"Big Lies," big nitpick
In the midst of an otherwise laudable chapter on liberals and their underrated toughness on terrorism, Joe Conason whips out an argument that is wrong in about 27 separately enumerable ways:
The recalcitrant Republicans later defeated another potentially important White House initiative. Led by then Senator John Ashcroft and computer industry lobbyists, they rejected proposals to tighten controls on encryption software and to ensure that law enforcement officials could crack the kinds of coded messages found on the laptop owned by Ramzi Yusef—the mastermind of the 1993 World Trade Center bombing. Intelligence experts believe that the September 11 plotters probably used encrypted computer links to communicate with their commanders in al-Qaeda.
I don’t have the heart or the energy to rebut this ridiculous, specious, nonsensical, counter-factual, technophobic, jingoist claptrap in full. But here’s the PowerPoint version.
- Cryptography is math. Much of it is not even very hard math.

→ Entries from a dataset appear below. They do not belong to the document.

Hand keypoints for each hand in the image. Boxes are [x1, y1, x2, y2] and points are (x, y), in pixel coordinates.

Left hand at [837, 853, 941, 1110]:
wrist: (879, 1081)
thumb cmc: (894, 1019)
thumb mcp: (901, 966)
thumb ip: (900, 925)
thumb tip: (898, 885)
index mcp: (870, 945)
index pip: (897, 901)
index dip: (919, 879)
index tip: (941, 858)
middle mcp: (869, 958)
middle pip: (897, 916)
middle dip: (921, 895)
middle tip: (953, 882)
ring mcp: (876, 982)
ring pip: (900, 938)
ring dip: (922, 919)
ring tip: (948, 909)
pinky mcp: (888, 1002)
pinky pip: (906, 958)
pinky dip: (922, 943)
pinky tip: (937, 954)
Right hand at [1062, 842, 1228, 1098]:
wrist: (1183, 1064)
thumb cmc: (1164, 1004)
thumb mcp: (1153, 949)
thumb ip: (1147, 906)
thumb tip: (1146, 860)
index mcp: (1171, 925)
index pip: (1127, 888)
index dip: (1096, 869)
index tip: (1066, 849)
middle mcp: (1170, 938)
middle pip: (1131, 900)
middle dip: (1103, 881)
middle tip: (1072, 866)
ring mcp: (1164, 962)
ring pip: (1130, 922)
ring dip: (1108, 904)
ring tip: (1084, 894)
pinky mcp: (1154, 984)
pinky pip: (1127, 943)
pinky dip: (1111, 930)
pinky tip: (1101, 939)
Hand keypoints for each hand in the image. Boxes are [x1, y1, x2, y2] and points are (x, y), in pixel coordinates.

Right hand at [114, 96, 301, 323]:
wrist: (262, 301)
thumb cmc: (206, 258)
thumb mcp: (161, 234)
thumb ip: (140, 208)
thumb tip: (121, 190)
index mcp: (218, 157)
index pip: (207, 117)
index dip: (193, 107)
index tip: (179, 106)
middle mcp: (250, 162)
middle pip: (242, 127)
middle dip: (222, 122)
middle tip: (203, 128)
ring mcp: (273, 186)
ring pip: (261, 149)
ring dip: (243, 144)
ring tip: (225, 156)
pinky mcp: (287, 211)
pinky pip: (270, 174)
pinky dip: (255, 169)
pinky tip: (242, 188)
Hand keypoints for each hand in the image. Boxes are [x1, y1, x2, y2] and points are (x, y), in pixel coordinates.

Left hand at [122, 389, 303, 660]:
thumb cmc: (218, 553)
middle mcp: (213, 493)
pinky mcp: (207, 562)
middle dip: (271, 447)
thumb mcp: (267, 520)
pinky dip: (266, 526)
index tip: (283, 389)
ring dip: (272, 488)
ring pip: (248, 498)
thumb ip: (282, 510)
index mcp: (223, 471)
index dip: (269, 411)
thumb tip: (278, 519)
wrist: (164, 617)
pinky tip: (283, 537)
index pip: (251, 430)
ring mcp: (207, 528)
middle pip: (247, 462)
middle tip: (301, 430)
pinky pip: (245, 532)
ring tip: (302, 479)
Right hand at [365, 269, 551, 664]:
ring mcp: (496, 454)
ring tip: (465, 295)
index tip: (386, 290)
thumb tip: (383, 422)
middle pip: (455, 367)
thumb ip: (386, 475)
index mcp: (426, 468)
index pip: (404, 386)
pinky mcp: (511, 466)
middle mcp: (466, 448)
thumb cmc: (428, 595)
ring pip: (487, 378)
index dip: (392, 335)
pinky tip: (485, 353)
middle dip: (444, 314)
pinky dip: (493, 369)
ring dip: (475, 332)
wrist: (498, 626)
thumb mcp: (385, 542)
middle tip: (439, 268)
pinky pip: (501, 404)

- Americans are not the only people who can do math.
Therefore:
- Banning the ‘export’ of cryptography is just as impossible as banning the ‘export’ of algebra.
- Also, it is not possible to install a backdoor for the FBI in every piece of cryptographic software, even if the law says that you have to. Haven’t we heard “if you criminalize guns, only criminals will have guns!” often enough?
- And trying to ban the export of cryptography would only result in unilateral American crypto disarmament. Prevent scientists from talking about their science, and their progress will slow, and some of them will go to places where they can speak and research freely. Net result: terrorists with better crypto than the FBI. Not “better than the FBI can break”—just plain better.
Ashcroft, to his credit, was on the right side in this fight. Clinton was wrong, and Conason is too. “Big Lies” is a good book, but it would have been better without this argument.